On April 24, we found ourselves in Berlin with the brand to celebrate the launch of its new #MY4810 Nighlight Silver Trolley luggage. The lightweight suitcase—equipped with leather corners, personalization features, inch-by-inch adjustable handles, a portable charger, and more—is a luxurious nod to traditional craftsmanship for today’s modern traveler.
After unpacking, we sat down with Montblanc’s CEO, Nicolas Baretzki, to talk about how the brand’s focus on travel has evolved. “I’m not sure if we’re here today for a product or if we are here today to talk about Montblanc, and if not its vision, at least its expression in the travel world,” he said. “One of the many reasons we brought this nice crowd to Berlin was to say that travel is a very important segment for Montblanc. We were basically born on it after the founders came back from New York, discovered the patent of the fountain pen, and from this innovation created the company.”
He elaborated, saying that just four years after the brand’s foundation, they created the name “Montblanc.” The name had nothing to do with Germany, but it was, Baretzki said, “really about the spirit of going outside of our own territory.” Since, the brand became one of the first luxury companies to enter countries like India and Brazil—destinations far from its foundation.

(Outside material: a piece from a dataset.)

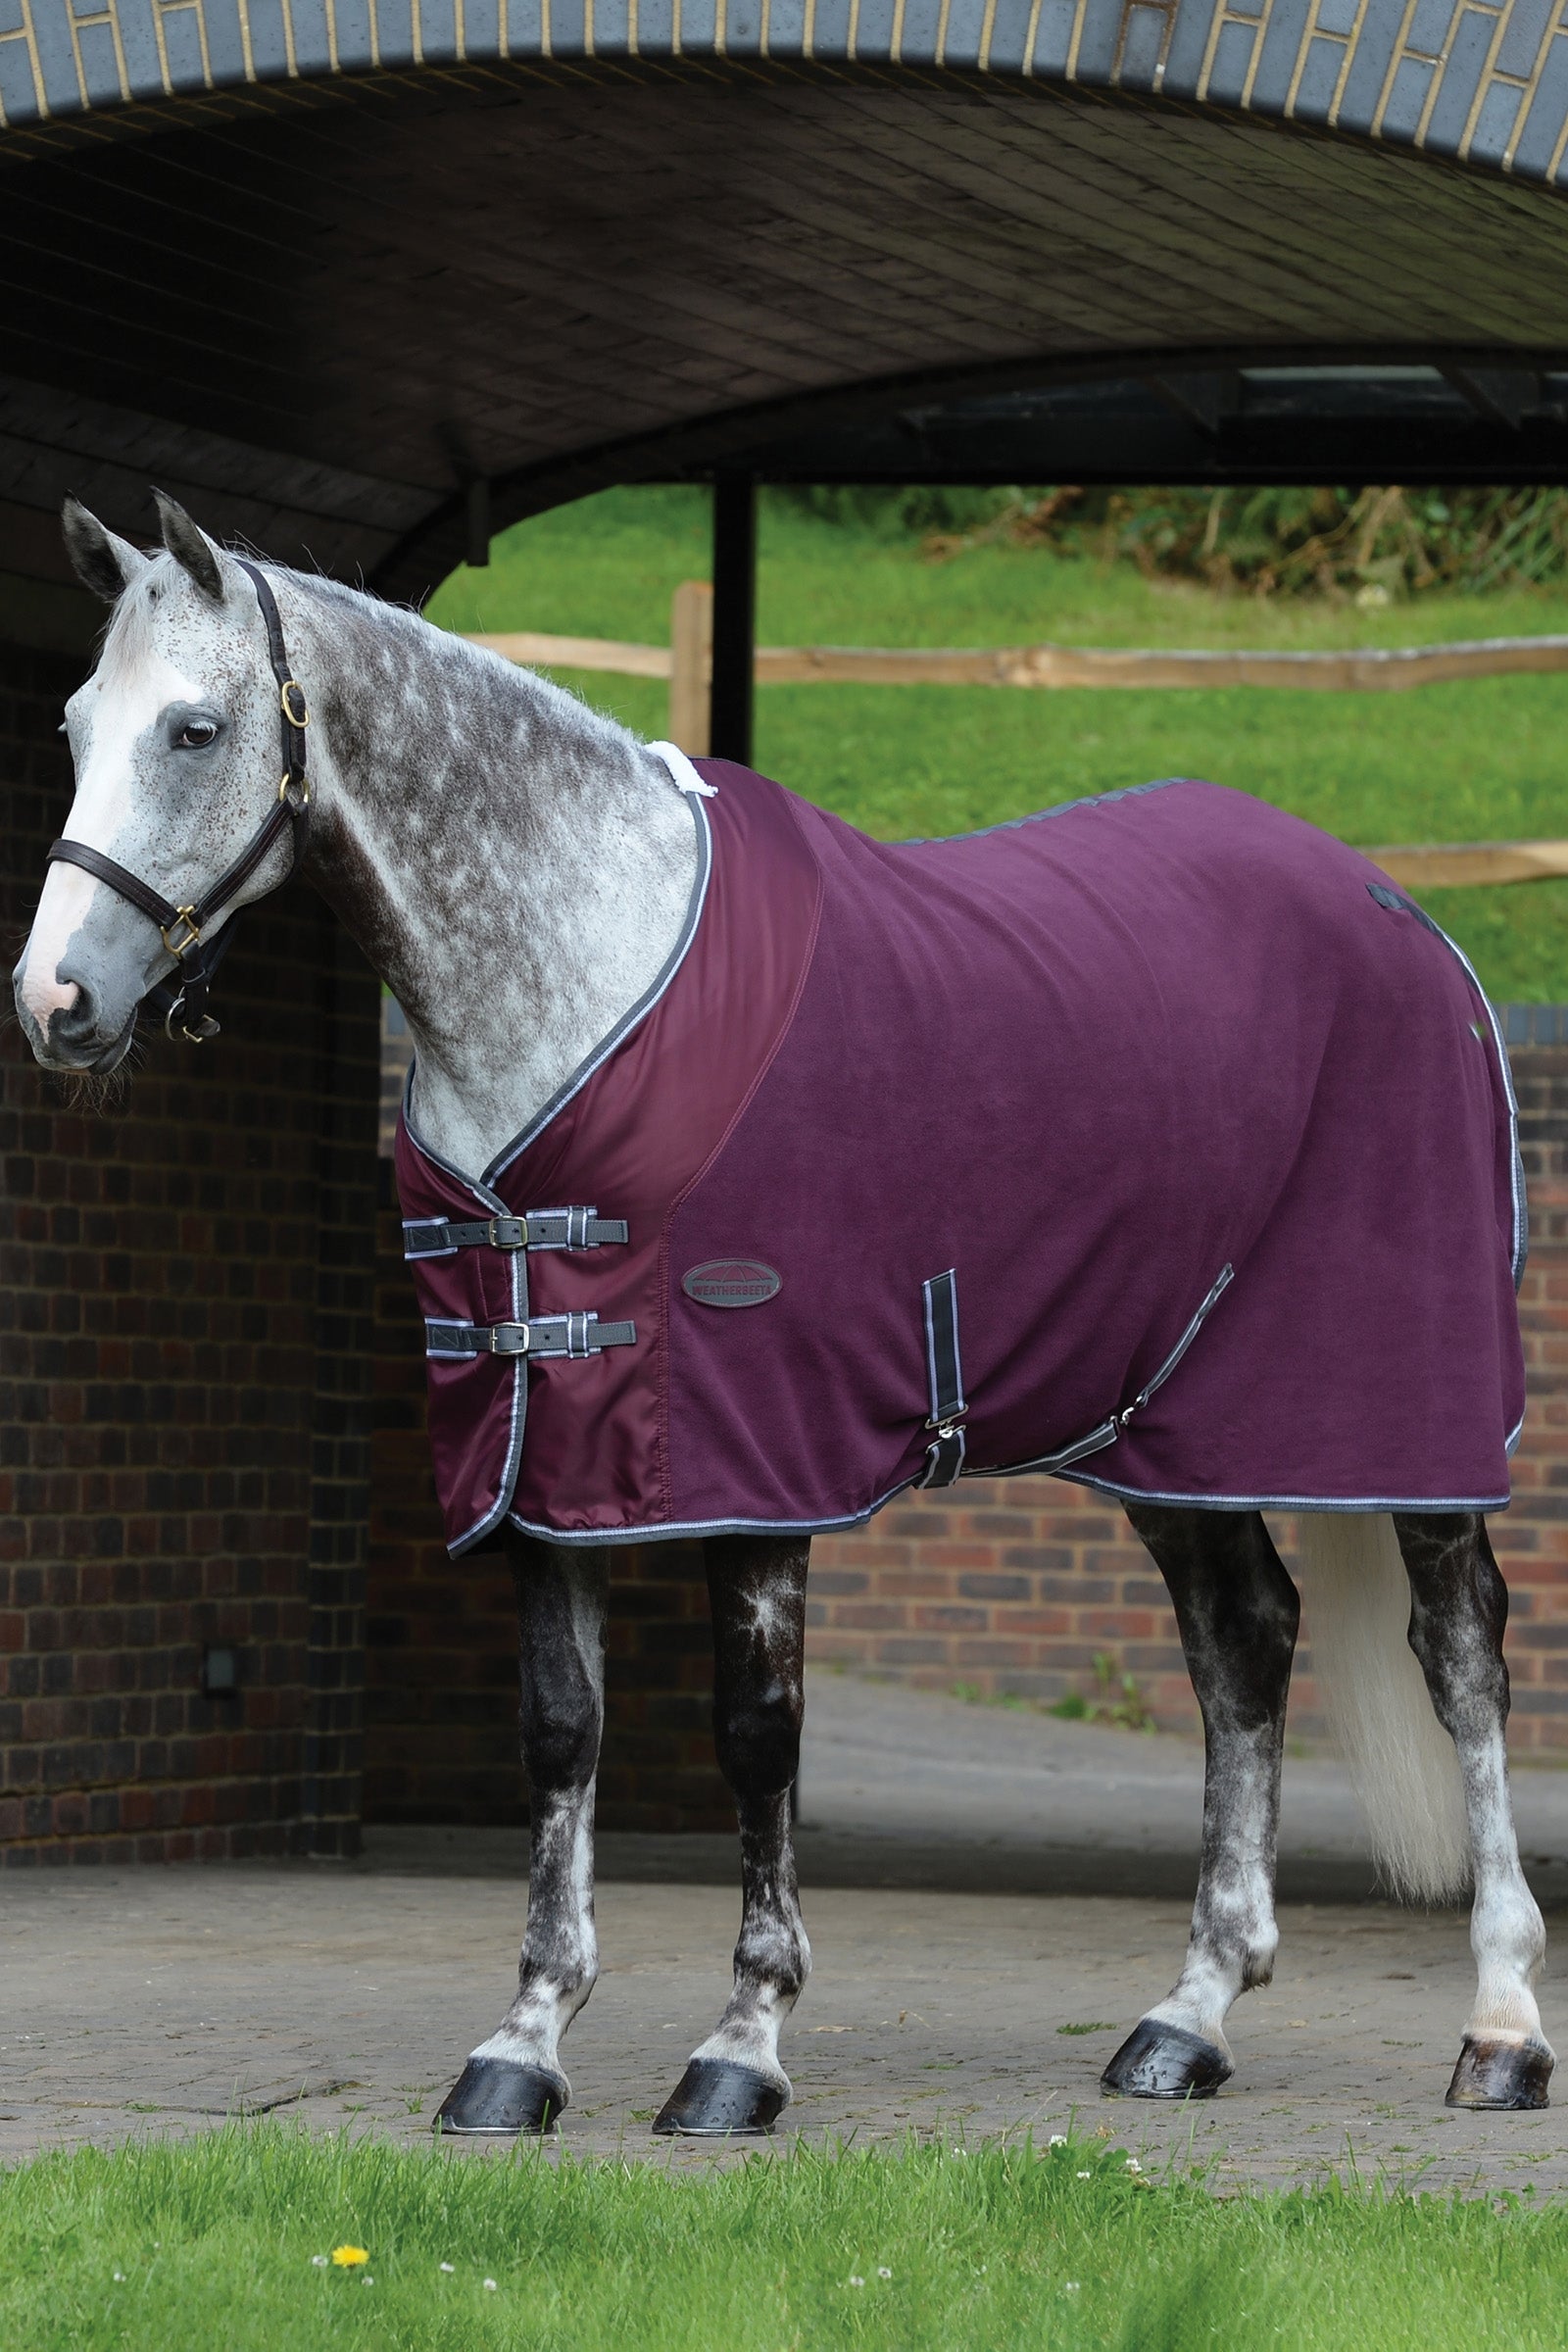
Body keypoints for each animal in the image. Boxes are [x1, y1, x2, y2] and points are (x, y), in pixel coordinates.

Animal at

Modern day travel is, however, changing. With consumers focused on experiences, the luxury maisons are up for a challenge to keep its clients as engaged with the product. “The modern traveler isn’t just a traveler for business or leisure; I think they’re a bit of everything,” continued Baretzki. “We needed to create a collection that can go anywhere—not just a high luxury trip, or a casual weekend. Our positioning is of course luxury, craftsmanship, and quality, but that’s not enough. We don’t want to be similar to other brands. When it comes to Montblanc, there is always this notion of performance and functionality that is linked to the product. We try to think how we can bring this all together while thinking of the modern traveler.”
Our conversation led us further interested in how the brand’s Creative Director, Zaim Kamal, translated this. To hear more on why we were in Berlin, and what the modern-day traveler is looking for, we stopped in for a quick chat before the big celebration that night.

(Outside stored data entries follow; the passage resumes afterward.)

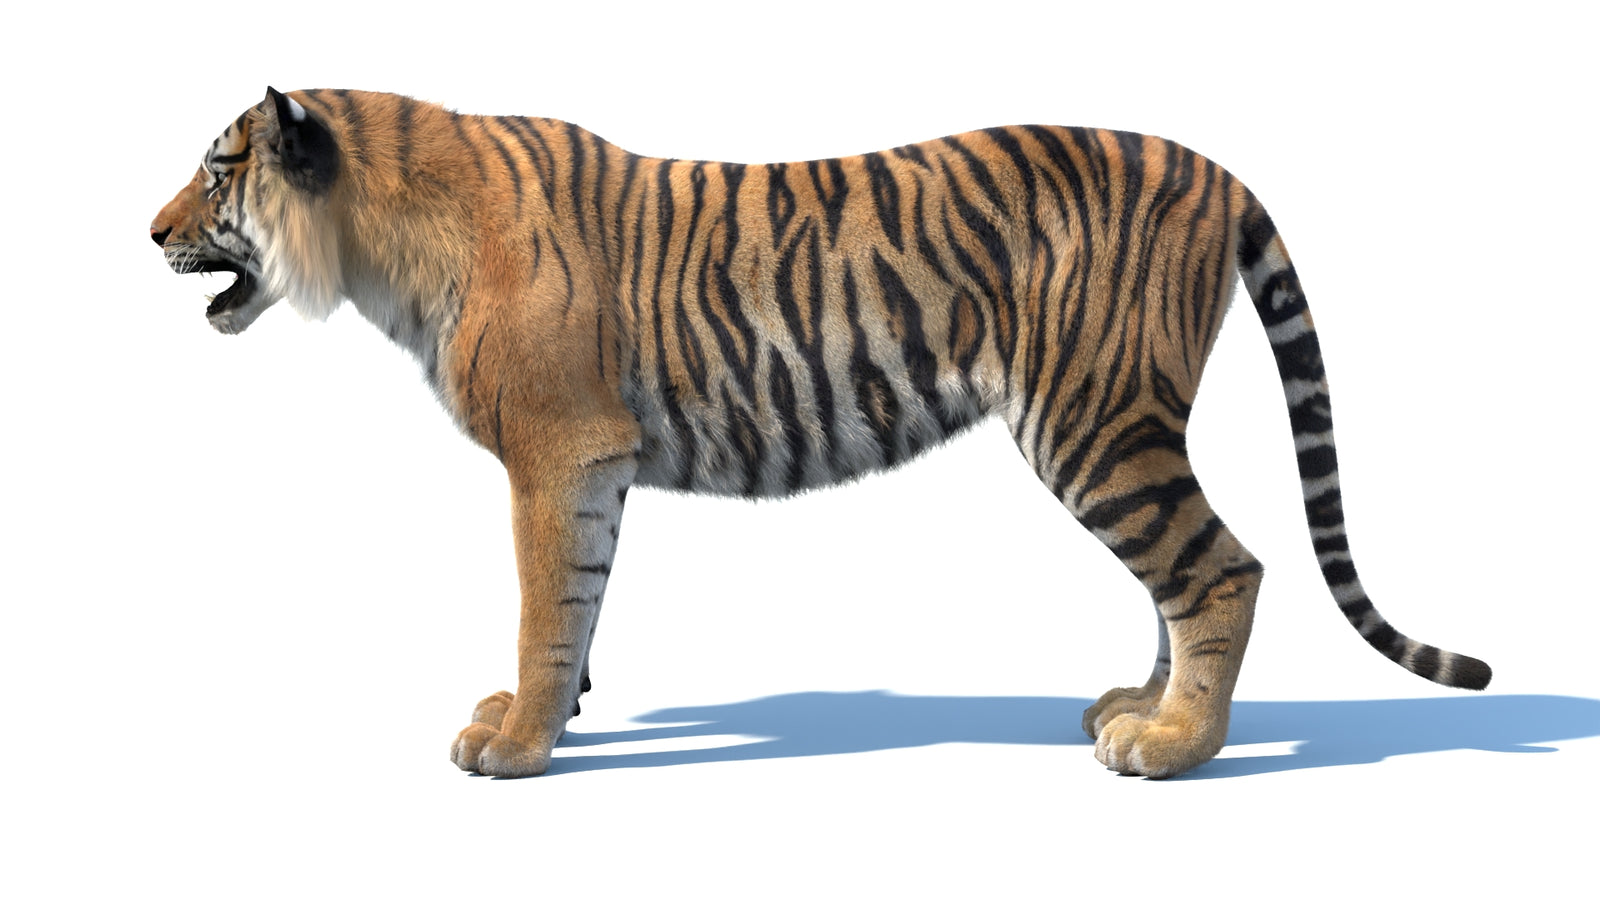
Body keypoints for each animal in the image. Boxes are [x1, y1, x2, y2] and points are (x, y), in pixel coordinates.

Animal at [152, 87, 1491, 779]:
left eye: (218, 172)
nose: (148, 230)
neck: (376, 243)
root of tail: (1216, 167)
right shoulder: (598, 463)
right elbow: (583, 598)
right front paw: (556, 713)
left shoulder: (556, 450)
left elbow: (543, 602)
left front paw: (519, 743)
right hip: (1125, 426)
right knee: (1179, 571)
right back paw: (1132, 706)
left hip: (1094, 419)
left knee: (1221, 567)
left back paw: (1171, 746)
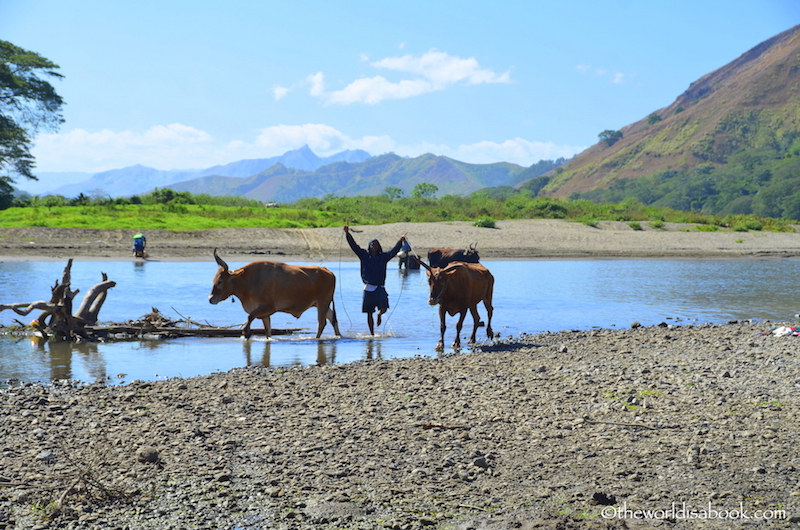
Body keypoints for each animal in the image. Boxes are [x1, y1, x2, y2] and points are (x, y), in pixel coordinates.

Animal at [209, 249, 340, 338]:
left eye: (220, 281)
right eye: (214, 280)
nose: (210, 299)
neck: (251, 280)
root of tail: (328, 271)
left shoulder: (268, 307)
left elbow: (250, 316)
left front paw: (246, 333)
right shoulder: (264, 314)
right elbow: (267, 331)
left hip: (323, 302)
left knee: (322, 323)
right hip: (321, 304)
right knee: (333, 319)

“Number one, travel has changed a lot. I remember when travel used to be glamorous, when people put on their best. Nowadays, you need companions that celebrate the rituals you have pre- and post-travel—like packing and unpacking. You need a piece that accompanies you all the way through that you never have to separate from,” said Kamal. “I lived here in Berlin in the 80s, and we’re here today because it was very well-known as a destination for a lot of creative travelers. From Bowie and Nick Cave, everyone came to Berlin because it was a city of free thought. This is a celebration of the 21st century Berlin, in its role in this global root of travelers when it comes to creativity.”
That night at the city’s famed Metropol Theatre at Nollendorfplatz, we celebrated the travel experience joined special guests like Adrien Brody, Quincy Brown, Alex Pettyfer, Poppy Delevingne, Suki Waterhouse, Toni Garrn, Pierre Niney, Frederick Lau, and Jürgen Vogel. After mingling with the globe trotters and during sips of champagne, we were wowed with live music by German techno marching band, MEUTE, and DJed tunes by Peggy Gou, Palina Rojinski, and Lars Eidinger.